§ **SOURCE**
-- START --

[PATCH] D85794: [WIP][llvm][LV] Replace `unsigned VF` with `ElementCount VF` [NFCI]

Fri Aug 14 12:45:12 PDT 2020

ctetreau added a comment.

I understand that this is WIP, but I went ahead and pointed out several missing asserts. I assume the real patch will be based on this at least to some extent.

================
Comment at: llvm/include/llvm/Support/TypeSize.h:63
+  /// Ordering function for ElementCount, needed for `set` like containers.
+  bool operator<(const ElementCount &EC) const {
+    if (this->Scalable == EC.Scalable)
----------------
fpetrogalli wrote:
> ctetreau wrote:
> > I'm uncomfortable with having this comparitor. is `{true, 4} > {false, 4}`? Depends on the machine. I would personally prefer a named function that can be passed to the comparator parameter of containers. I understand that this makes the code uglier, so if you get significant pushback it may be worth caving on this issue.

-- END --

§ **EXERCISES TO COMPLETE**
1) List every bracketed tag that appears in the title of the patch review thread.
2) Write out the part of the patch review thread that starts at "I understand that this is" and ends at "to some extent.".

§ **PROVIDED DATA**
-- START --

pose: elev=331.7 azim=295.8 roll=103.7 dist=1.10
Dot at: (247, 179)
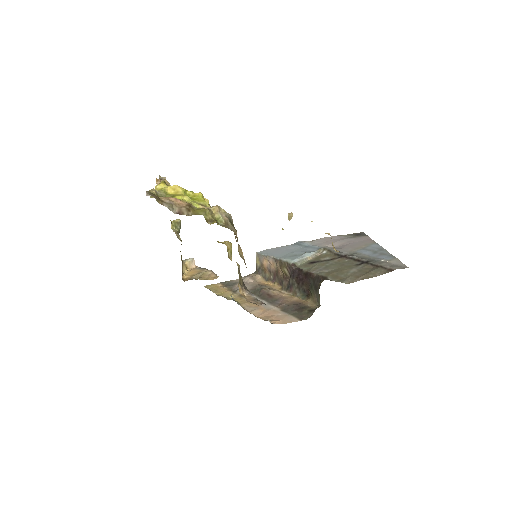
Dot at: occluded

-- END --

§ **RESPONSES IN ORDER**
1) PATCH, WIP, llvm, LV, NFCI

2)
I understand that this is WIP, but I went ahead and pointed out several missing asserts. I assume the real patch will be based on this at least to some extent.